I was impressed with how consistent the results were throughout this exploration: in whichever level you look, the more developed a place, the earlier the virus arrived. I am curious if other good predictors like this one will arise in the future. I hope to have convinced the reader that this is a good predictor. Of course it is not the whole story, but I do think my playing with the data brought up some nice insights.

Hopefully, this was an interesting exploration of the data as it is available in the internet. I am positively surprised with how easy it was to manipulate all this data. If you happen to use these graphs, I’d be thankful if you point to my blog =) I’m just a random person on the internet playing with data.


  1. The Human Development Index for each state and municipality is accessible here.
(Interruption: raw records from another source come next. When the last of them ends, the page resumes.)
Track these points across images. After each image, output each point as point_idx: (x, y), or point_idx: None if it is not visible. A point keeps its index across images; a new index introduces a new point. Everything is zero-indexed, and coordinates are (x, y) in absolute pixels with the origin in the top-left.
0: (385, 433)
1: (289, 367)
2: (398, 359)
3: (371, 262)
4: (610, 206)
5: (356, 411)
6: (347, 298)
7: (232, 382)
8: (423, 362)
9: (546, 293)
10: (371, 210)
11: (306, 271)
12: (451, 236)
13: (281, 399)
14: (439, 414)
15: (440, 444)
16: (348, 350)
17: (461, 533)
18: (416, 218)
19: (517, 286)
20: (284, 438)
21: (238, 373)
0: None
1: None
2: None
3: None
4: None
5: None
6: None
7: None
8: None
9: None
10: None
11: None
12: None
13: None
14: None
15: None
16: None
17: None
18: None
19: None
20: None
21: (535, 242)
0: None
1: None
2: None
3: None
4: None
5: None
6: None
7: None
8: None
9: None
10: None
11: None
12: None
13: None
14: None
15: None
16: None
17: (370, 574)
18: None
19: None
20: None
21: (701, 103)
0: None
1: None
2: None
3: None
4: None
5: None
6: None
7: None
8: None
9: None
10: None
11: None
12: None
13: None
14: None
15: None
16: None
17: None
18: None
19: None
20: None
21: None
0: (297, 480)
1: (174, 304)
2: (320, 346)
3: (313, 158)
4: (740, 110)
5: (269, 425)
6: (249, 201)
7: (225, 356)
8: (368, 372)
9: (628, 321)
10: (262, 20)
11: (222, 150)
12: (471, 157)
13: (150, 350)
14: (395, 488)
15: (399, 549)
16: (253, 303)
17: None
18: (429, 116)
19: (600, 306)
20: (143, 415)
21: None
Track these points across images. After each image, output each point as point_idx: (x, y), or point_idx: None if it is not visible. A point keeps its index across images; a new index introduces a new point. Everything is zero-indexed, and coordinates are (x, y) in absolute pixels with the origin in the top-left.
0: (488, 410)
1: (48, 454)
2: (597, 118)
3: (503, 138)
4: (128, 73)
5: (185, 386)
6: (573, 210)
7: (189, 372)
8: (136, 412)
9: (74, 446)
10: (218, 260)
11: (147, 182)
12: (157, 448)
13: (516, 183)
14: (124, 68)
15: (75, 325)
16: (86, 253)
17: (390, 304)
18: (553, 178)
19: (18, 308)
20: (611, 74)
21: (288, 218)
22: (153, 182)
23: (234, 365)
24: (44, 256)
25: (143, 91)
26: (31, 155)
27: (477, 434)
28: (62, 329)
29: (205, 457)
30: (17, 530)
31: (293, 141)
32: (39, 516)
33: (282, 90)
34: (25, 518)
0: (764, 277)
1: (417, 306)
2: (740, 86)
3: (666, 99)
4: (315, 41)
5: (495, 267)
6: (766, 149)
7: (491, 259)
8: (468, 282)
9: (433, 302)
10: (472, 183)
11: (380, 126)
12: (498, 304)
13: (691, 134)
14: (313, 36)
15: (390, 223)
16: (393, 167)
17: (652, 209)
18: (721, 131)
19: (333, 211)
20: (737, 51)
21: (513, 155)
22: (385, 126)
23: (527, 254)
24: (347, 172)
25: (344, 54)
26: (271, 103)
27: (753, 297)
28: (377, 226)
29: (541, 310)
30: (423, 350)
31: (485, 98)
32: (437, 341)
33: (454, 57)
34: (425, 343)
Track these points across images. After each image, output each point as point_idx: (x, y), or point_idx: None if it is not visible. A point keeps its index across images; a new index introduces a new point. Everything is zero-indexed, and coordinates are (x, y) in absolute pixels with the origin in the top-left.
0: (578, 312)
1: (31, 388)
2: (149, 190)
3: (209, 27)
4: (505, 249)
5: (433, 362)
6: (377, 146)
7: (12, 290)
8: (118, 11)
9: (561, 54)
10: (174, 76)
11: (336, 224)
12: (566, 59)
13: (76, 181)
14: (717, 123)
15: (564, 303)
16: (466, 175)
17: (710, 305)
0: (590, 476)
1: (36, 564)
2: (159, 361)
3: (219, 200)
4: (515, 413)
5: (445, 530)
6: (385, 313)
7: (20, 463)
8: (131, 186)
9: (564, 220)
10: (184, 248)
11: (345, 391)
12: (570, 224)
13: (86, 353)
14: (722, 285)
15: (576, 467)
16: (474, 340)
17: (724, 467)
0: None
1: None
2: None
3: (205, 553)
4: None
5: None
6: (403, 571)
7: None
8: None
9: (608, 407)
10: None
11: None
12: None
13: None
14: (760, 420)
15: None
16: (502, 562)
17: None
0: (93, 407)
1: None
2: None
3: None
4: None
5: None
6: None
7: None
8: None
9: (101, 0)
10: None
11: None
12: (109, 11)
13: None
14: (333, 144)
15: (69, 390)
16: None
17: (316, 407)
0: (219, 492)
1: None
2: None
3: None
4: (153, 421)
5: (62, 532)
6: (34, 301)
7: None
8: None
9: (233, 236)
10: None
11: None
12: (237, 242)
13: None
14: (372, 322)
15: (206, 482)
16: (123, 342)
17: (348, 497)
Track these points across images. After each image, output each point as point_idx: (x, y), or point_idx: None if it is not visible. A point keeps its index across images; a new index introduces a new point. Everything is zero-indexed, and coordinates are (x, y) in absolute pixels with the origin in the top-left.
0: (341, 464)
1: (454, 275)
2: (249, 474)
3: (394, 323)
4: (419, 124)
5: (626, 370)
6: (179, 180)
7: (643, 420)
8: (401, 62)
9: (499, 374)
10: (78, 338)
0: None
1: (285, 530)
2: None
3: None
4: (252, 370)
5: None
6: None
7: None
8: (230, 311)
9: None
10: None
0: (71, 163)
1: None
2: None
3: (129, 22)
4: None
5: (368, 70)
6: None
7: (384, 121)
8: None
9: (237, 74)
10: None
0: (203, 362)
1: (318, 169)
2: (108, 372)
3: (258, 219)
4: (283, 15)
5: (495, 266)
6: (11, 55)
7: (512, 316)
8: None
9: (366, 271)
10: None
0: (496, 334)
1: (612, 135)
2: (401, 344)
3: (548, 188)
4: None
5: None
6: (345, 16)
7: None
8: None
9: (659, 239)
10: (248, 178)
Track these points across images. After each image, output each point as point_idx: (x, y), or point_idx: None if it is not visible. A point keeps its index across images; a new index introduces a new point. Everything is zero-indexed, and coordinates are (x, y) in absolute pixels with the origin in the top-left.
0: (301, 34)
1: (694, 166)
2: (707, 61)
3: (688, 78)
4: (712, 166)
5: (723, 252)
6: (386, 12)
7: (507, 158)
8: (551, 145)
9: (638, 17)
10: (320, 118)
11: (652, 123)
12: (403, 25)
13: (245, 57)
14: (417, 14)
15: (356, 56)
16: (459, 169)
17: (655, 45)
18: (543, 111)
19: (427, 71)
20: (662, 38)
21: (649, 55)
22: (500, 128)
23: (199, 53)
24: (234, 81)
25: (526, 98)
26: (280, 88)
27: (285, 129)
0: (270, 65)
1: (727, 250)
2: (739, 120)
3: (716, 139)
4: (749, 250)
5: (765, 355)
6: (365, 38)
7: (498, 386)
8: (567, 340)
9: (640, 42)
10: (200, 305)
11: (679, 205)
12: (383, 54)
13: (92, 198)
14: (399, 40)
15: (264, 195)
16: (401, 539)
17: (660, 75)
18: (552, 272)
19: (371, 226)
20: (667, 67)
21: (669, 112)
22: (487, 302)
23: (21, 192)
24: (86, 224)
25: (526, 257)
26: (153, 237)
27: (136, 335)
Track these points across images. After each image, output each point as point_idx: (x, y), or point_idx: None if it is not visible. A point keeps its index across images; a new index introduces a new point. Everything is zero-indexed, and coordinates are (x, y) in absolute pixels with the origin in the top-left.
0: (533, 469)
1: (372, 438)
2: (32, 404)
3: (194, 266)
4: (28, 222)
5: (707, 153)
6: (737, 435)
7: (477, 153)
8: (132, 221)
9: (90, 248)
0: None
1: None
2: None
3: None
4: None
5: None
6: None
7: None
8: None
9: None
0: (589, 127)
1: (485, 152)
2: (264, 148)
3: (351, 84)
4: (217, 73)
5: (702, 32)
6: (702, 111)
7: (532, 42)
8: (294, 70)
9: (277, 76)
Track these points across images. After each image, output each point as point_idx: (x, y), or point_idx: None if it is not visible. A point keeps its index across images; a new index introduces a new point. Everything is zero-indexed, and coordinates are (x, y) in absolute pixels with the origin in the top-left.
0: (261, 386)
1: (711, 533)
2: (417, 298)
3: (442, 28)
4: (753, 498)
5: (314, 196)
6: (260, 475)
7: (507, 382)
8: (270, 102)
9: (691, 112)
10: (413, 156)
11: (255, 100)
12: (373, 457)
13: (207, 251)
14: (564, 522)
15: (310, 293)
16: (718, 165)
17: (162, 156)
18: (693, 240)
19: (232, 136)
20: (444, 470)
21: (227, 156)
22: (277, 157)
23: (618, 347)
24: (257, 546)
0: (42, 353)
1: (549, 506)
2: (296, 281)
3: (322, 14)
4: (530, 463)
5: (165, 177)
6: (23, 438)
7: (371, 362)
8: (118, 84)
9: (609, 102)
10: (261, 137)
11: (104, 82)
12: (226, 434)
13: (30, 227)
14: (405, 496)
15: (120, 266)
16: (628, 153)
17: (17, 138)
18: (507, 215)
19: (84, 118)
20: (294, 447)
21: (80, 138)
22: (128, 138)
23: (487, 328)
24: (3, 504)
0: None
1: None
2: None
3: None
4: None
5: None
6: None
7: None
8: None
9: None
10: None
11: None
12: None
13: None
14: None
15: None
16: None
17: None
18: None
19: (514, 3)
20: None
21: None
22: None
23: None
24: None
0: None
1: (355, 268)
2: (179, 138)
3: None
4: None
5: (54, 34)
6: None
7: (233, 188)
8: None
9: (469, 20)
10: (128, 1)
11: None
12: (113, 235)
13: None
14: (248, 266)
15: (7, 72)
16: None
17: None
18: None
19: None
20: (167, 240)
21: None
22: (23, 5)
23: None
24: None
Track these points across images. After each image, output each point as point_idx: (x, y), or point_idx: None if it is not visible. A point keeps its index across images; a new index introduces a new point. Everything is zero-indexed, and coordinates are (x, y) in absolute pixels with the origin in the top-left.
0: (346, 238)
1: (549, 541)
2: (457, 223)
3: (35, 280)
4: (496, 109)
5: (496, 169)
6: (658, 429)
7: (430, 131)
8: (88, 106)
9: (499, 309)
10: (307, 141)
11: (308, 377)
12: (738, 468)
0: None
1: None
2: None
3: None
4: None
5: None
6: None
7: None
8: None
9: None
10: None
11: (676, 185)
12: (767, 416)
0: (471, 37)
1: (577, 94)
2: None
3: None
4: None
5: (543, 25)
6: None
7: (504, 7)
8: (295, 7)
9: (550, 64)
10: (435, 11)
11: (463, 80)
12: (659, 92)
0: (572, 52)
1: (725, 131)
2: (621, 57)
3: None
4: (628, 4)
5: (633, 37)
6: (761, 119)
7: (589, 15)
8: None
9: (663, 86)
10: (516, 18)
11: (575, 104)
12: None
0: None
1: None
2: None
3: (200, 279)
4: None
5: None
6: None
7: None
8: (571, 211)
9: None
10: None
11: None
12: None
Notice that the HDI depends on factors like longevity, education, and GDP per capita. More details on how it was calculated can be found here and individual queries can be made here

  2. It may be that I just didn’t look for the correct keywords, or that the papers have some fancy technical terms that I don’t know about. (At the time I was reviewing this text, I actually found this paper, which I still didn’t read, but which might be precisely what I was looking for.